Ambos se enfrentaron a su entorno y fueron derribados; ambos estaban enfermos, ambos poseían una “riqueza mental” que les superaba y aislaba; a ambos les gustaba sentarse en los cafés a contemplar a la gente que por allí pasaba y acusarles de los más ridículos delitos, acusaban al mundo entero y lo acusaban a fondo; también esas gentes que pasaban podían ser de lo más sugerentes:

“… no era raro que fuera sencillamente una persona totalmente corriente, que bebía su café, la que nos llevara a Schopenhauer, o que una señora que devoraba grandes pedazos de pastel de hojaldre con su mal educado nieto, por ejemplo, nos hiciera convertir a los bufones de Velázquez del Prado en centro de una conversación que, llegado el caso, podía durar horas.”

Los dos tenían la “enfermedad de la enumeración” que, por ejemplo, mientras viajaban en tranvía les obligaba a contar de forma compulsiva las ventanas o las puertas que iban viendo. También compartían la obsesión de no pisar las baldosas sobre las que caminaban si no era mediante un sistema previamente establecido e imposible de transgredir.

“He odiado siempre los cafés vieneses y he entrado una y otra vez en esos cafés vieneses odiados por mí, los he visitado a diario, porque, aunque siempre he odiado los cafés vieneses, y precisamente porque los he odiado siempre, he sufrido siempre en Viena la enfermedad del habitual del café, y he padecido esa enfermedad del habitual del café más que cualquier otra. Y, para ser sincero, todavía hoy padezco esa enfermedad del habitual del café, porque se ha descubierto que esa enfermedad del habitual del café es la más incurable de todas mis enfermedades.”

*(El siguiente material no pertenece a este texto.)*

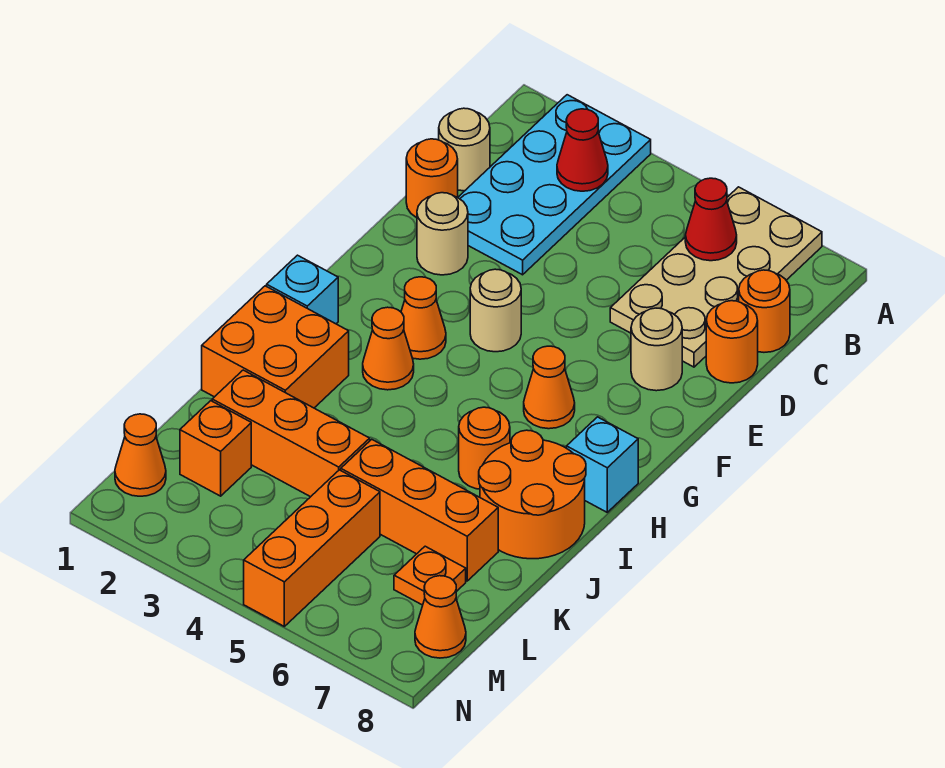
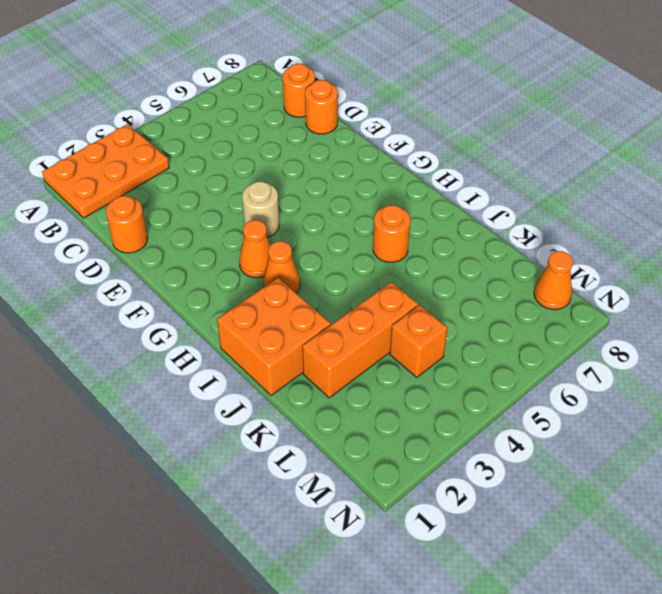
orange 2x3 plate [42,124,169,218] -> cyan 2x4 plate [458,95,651,275]
orange 1x1 brick [390,305,448,377] -> orange 1x1 brick moved to [180,401,251,496]
none -> tan 2x4 plate [610,187,822,367]
none -> tan 1x1 round brick [439,108,490,191]
none -> tan 1x1 round brick [417,193,468,275]

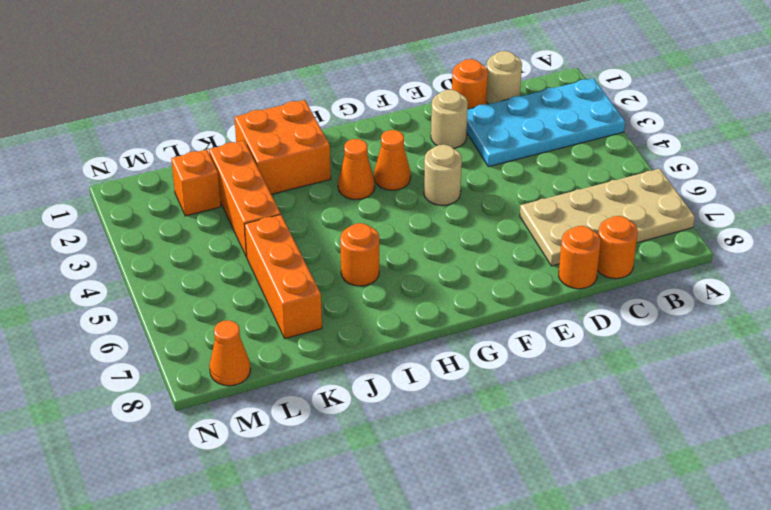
none -> tan 1x1 round brick [631,308,682,391]
none -> orange 1x1 cone [524,346,575,429]
none -> cyan 1x1 brick [267,255,338,324]

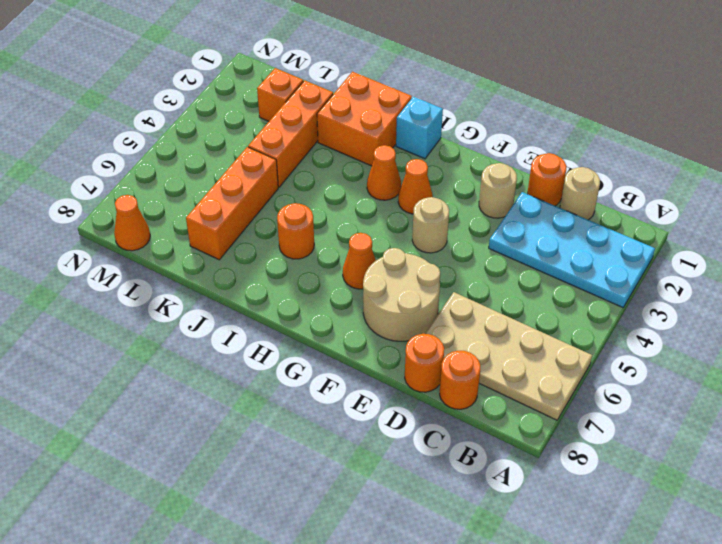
tan 2x2 round brick [363,248,440,341] -> tan 1x1 round brick [631,308,682,391]
none -> cyan 1x1 brick [567,417,638,512]
none -> orange 2x2 round brick [479,430,586,559]
none -> orange 1x3 brick [244,470,380,626]

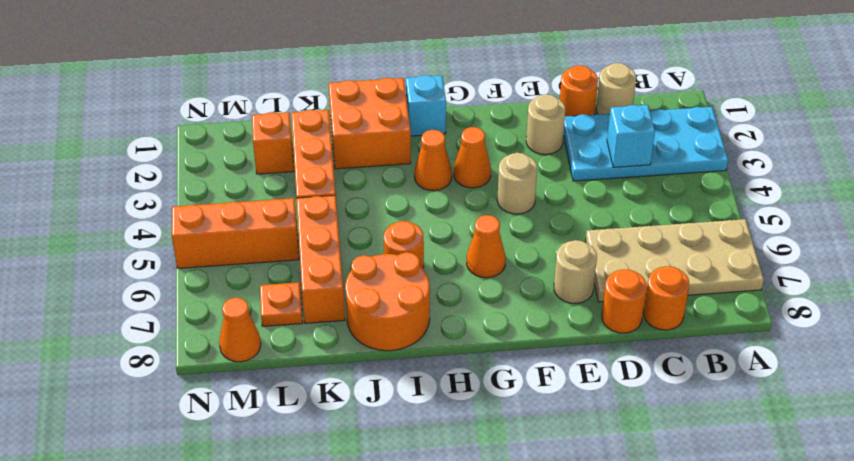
cyan 1x1 brick [607,105,655,167] -> cyan 1x1 brick moved to [567,417,638,512]
none -> orange 1x1 cone [115,414,166,496]
none -> red 1x1 cone [557,109,608,191]
none -> red 1x1 cone [685,178,737,261]

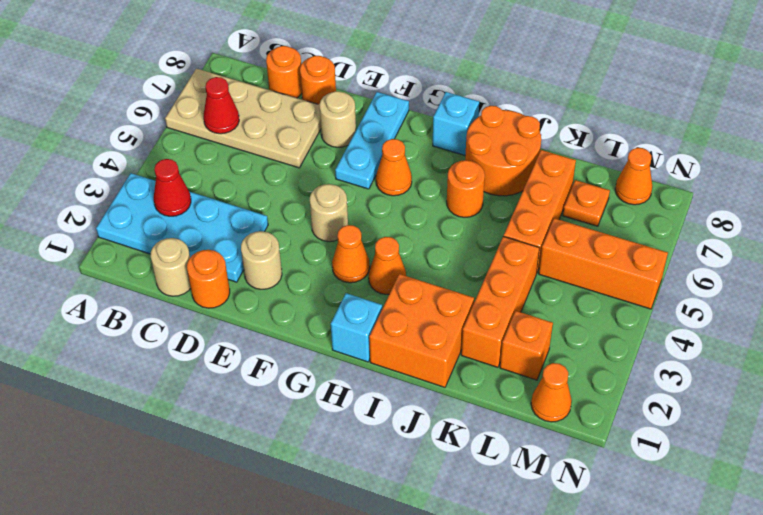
cyan 1x3 plate [335,92,409,189] -> none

Paul salvó a Thomas de sí mismo y del mundo literario, “el más abominable de todos los mundos”; uno de los pocos que se atrevía a decirle siempre la verdad y que permaneció a su lado durante la escandalosa entrega del premio nacional de literatura, uno de los pasajes más hilarantes de la novela junto a la búsqueda infructuosa que ambos realizaron de una revista que contenía un artículo sobre Mozart que sintieron la necesidad imperiosa de leer y para lo cual recorrieron más de 350 km entre distintos destinos, o como la ceremonia de concesión del premio Grillparze.

“…un premio se lo entregan a uno siempre sólo personas incompetentes, que quieren defecar en la cabeza de uno y que defecan abundantemente en la cabeza de uno si se acepta su premio. Y están en su perfecto derecho de defecar en la cabeza de uno, que es tan abyecto y tan bajo como para aceptar su premio.”

Y sin embargo, se fue alejando de su amigo con los años, carecía del valor para visitarlo en su cercanía a la muerte, de la misma forma que evitaba la naturaleza en la que siempre veía la maldad e implacabilidad con su propio cuerpo y su propia alma, de la misma forma en la que rehusaba estar con sus iguales porque era como estar consigo mismo, al que no soportaba.

“Doscientos amigos asistirán a mi entierro y tú tendrás que pronunciar un discurso ante mi tumba.”

Valga la novela como el discurso que nunca pronunció en el entierro de su amigo, al que únicamente asistieron ocho o nueve personas y ninguna de ellas fue Thomas Bernhard.